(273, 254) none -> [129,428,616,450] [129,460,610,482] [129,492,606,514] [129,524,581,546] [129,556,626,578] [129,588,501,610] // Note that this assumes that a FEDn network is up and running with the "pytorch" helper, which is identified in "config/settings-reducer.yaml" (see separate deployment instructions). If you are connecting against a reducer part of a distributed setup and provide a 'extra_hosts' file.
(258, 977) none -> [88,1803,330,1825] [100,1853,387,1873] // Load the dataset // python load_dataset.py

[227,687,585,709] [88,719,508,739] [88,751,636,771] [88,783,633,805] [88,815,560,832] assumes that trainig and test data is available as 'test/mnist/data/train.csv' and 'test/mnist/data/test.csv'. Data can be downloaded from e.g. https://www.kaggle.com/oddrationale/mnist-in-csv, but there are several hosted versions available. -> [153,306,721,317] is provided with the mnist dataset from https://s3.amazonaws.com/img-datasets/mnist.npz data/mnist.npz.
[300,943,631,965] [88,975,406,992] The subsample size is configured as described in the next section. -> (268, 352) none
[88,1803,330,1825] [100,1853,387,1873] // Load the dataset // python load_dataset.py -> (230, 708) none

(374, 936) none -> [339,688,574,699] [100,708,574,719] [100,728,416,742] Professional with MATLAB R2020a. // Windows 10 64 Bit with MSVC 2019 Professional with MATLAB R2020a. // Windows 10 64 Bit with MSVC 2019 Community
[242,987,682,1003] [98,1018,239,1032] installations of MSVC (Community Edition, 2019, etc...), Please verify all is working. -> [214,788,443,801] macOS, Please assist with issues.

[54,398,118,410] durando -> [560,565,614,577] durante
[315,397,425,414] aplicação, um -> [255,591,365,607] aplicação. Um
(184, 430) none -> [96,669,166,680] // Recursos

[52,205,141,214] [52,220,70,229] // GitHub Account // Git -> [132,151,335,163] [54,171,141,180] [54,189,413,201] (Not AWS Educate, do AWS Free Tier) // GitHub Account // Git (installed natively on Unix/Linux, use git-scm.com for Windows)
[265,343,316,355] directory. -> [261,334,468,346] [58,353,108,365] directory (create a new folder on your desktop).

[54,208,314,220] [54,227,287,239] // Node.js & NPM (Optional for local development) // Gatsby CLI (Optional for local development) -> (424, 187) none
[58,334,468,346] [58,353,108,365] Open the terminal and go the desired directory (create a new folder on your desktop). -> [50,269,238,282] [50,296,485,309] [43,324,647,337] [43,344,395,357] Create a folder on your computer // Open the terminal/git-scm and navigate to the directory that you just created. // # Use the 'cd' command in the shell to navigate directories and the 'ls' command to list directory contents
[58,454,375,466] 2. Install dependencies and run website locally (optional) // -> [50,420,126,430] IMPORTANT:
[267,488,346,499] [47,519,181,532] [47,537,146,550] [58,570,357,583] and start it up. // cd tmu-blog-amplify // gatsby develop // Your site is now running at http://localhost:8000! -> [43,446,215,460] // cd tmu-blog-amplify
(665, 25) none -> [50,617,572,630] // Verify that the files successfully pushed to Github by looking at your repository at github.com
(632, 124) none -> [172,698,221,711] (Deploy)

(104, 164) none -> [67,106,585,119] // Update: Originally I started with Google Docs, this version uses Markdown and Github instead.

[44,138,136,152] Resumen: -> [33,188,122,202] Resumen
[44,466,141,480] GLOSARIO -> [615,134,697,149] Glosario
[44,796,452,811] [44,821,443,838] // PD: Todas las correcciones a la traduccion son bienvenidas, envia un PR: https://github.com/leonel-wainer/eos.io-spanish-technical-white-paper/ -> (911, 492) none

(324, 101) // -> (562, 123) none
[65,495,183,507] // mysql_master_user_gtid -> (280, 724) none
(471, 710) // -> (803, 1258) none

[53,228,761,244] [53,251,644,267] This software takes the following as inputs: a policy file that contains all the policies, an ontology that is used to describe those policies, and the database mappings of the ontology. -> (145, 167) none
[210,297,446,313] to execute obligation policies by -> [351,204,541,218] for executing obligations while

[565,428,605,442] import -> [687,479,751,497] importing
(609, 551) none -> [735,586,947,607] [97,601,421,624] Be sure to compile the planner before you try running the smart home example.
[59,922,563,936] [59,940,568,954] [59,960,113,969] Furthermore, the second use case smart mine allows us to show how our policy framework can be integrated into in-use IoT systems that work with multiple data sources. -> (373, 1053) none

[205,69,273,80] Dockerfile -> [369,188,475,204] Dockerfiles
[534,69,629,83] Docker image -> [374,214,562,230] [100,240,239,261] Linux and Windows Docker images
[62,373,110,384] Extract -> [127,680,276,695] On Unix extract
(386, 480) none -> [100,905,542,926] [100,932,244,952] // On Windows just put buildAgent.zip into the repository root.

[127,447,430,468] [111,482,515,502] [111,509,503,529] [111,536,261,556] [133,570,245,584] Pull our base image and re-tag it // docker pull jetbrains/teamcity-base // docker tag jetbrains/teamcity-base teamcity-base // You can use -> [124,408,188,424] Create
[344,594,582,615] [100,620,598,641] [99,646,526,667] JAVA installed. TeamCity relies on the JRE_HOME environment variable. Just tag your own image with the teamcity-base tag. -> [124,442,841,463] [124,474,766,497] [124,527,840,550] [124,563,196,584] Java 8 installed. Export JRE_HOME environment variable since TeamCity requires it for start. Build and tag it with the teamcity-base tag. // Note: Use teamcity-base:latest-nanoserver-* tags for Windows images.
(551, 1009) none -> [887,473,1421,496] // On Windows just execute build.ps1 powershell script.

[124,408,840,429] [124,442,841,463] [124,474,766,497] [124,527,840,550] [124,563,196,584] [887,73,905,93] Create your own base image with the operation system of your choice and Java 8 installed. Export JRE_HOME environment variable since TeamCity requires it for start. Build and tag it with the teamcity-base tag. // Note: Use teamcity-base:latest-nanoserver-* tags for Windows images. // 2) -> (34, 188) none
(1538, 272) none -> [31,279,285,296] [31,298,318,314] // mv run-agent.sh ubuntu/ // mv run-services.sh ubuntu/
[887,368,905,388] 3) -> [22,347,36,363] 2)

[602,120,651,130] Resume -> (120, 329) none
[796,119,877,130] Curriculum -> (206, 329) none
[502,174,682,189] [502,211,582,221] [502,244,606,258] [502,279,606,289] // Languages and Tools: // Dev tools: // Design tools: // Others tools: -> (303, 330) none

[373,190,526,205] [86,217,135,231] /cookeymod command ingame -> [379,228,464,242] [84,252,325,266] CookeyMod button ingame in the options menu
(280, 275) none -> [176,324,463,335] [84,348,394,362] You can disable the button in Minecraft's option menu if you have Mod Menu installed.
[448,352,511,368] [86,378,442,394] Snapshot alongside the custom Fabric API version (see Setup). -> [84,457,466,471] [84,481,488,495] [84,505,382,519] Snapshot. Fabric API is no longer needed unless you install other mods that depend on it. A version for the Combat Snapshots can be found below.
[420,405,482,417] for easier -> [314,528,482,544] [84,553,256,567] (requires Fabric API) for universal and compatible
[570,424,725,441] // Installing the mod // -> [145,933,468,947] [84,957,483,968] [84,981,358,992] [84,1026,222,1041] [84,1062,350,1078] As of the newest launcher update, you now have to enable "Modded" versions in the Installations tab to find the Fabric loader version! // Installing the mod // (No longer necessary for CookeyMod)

### Aim of the task
Go through the material above, find each line with the string "into", and copy it.

### Your response
[59,922,563,936] [59,940,568,954] [59,960,113,969] Furthermore, the second use case smart mine allows us to show how our policy framework can be integrated into in-use IoT systems that work with multiple data sources. -> (373, 1053) none
(386, 480) none -> [100,905,542,926] [100,932,244,952] // On Windows just put buildAgent.zip into the repository root.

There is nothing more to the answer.